SUPPLIED PASSAGE >>
Julianna Barwick starts to describe her experience in the male-dominated field of electronic music, but one sentence in, she interrupts herself to consider the ambiance on my end of our phone call. I live on the first floor of my building and there’s work being done on the street just outside and it’s producing a half-pleasant, half-maddening sustained tone that I’ve spent the past minute or so hoping isn’t as distracting to her as it is to me. It turns out that it is.
“I wonder what note that is, that hum,” she says brightly, before diving back in. I take the respite more as a sign of a perpetually musical mind than a ready distractedness at my question about her womanhood, but there’s probably some of that in there too.
Barwick and the two other women I spoke to by phone for this piece—Mary Lattimore and Kaitlyn Aurelia Smith—defy and rebuke easy categorization, but nonetheless there is a basic sort of logic to them sharing the bill for Sunday’s Red Bull Music Academy 10-hour chillfest Beyond The Clouds: Ambient Excursions in Brooklyn. It’s reasonable to place them all in the broad category of ambient music, which in contemporary casual usage could be used to describe any music that is beat-less and electronic-leaning (if not wholly synthesized). But this umbrella is broad enough for them (as well as the other nine musicians to be on the bill) to be utterly distinct from each other. In fact, the entire point of these musicians seems to be to achieve an aesthetic that is as distinct as possible.
(Granted, one of the associations here is slightly more than circumstantial: Barwick and Lattimore toured together last year and are friends. Barwick calls Lattimore “a total earth angel.”)
The centerpiece of Barwick’s music is her voice, which usually comes so caked in reverb you can’t quite make out the words. It’s generally accompanied by a few instruments (maybe a synth or piano, sometimes a violin or guitar), looping and distorting as it goes, resulting in what sounds like a vaguely remembered dream about a religious service (Barwick sang in a church choir when she was young). Lattimore plays the harp, looping and delaying her plucking with a Line 6 pedal (which she describes as “kind of a classic guitar pedal”). Her music has a surreal quality, swinging between the familiar and alien steadily enough to hypnotize. Smith favors the modular Buchla 100 Synthesizer, which gives her music a bleepy-bloopy precision. The depth of field on last year’s acclaimed Ears, which also incorporated woodwinds and ominously distorted voices, is tangible enough to give her music a visual quality—Smith told me she aimed to make Ears a “3D sonic motion ride through a futuristic jungle.”
In thinking about my excitement for Beyond the Clouds (which will be presented complete with special furniture and a sound system to maximize the chill vibes), it strikes me how little we talk about women when we talk about electronic music, particularly that which is deemed “ambient.” The same could be said about virtually all genres outside of pop, R&B, and country, but at least with something like hip-hop, the dearth of space afforded to female voices is a noted phenomenon. Rarely is it mentioned just how unmentioned women electronic musicians go. Pitchfork’s recent 50 Best Ambient Albums of All Time list included about a dozen female musicians in the 60 or so represented on the list—and that’s a bigger ratio than most retroactive discussions on this music tend to reach. The RBMA night manages an even better ratio, albeit still male-heavy: Of the 12 musicians on the bill, four of them are women (including the three mentioned in this piece and Dorit Chrysler, a producer/theremin-player/singer). One third, at least, is a bigger fraction than usual.

DATASET >>
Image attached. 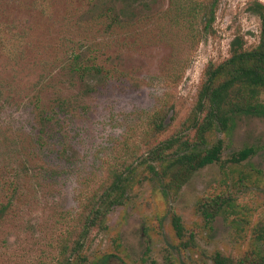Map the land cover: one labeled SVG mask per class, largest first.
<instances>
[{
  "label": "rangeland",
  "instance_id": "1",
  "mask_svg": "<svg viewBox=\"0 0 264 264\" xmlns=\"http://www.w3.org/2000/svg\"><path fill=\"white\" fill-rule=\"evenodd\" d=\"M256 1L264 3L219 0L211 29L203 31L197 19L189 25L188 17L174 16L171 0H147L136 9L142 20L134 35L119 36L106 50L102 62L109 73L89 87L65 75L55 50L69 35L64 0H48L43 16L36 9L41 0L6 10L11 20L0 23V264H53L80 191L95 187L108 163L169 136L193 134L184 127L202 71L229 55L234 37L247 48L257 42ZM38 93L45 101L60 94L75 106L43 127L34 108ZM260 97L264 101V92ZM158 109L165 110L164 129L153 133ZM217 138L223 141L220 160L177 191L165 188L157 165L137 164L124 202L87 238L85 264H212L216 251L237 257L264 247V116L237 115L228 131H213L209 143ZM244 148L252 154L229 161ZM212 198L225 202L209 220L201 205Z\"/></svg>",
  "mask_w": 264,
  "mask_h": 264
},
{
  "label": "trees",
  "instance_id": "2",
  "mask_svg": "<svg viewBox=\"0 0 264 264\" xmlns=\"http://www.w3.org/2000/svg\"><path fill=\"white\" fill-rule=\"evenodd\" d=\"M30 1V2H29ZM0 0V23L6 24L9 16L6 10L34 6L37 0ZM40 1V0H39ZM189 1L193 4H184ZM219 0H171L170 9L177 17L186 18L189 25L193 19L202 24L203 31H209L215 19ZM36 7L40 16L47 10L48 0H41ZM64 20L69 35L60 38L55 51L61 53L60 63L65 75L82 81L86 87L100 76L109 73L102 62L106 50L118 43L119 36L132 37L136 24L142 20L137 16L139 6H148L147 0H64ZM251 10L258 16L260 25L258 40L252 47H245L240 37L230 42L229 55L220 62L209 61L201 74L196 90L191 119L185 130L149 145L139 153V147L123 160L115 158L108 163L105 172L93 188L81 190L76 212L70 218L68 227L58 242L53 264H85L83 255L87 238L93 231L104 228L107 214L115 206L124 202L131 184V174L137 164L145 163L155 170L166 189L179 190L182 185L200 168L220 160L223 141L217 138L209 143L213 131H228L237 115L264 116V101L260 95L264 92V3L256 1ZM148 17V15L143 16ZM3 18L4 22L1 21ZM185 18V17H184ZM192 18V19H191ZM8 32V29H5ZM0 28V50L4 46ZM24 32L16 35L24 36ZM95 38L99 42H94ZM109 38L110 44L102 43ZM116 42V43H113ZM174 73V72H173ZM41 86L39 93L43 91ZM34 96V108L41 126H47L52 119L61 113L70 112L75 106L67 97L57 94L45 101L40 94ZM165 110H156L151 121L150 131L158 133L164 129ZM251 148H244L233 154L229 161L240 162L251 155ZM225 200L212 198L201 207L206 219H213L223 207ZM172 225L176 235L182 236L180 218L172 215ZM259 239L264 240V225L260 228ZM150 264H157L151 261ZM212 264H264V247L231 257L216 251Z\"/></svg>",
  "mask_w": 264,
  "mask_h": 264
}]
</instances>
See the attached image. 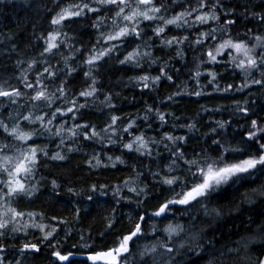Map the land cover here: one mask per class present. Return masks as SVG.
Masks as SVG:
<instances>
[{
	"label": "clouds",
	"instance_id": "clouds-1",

REQUIREMENTS >> For each statement below, say yes or no according to the article on women in ambient music, and quote the words that decide it. (a) Barwick and Lattimore toured together last year. (b) Lattimore's instrument is the violin. (c) Five of the 12 musicians on the bill are women. The data is separate material from the article on women in ambient music.

RESPONSE TO THE TASK >>
(a) Yes: "Barwick and Lattimore toured together last year and are friends."
(b) No: "Lattimore plays the harp"
(c) No: "Of the 12 musicians on the bill, four of them are women"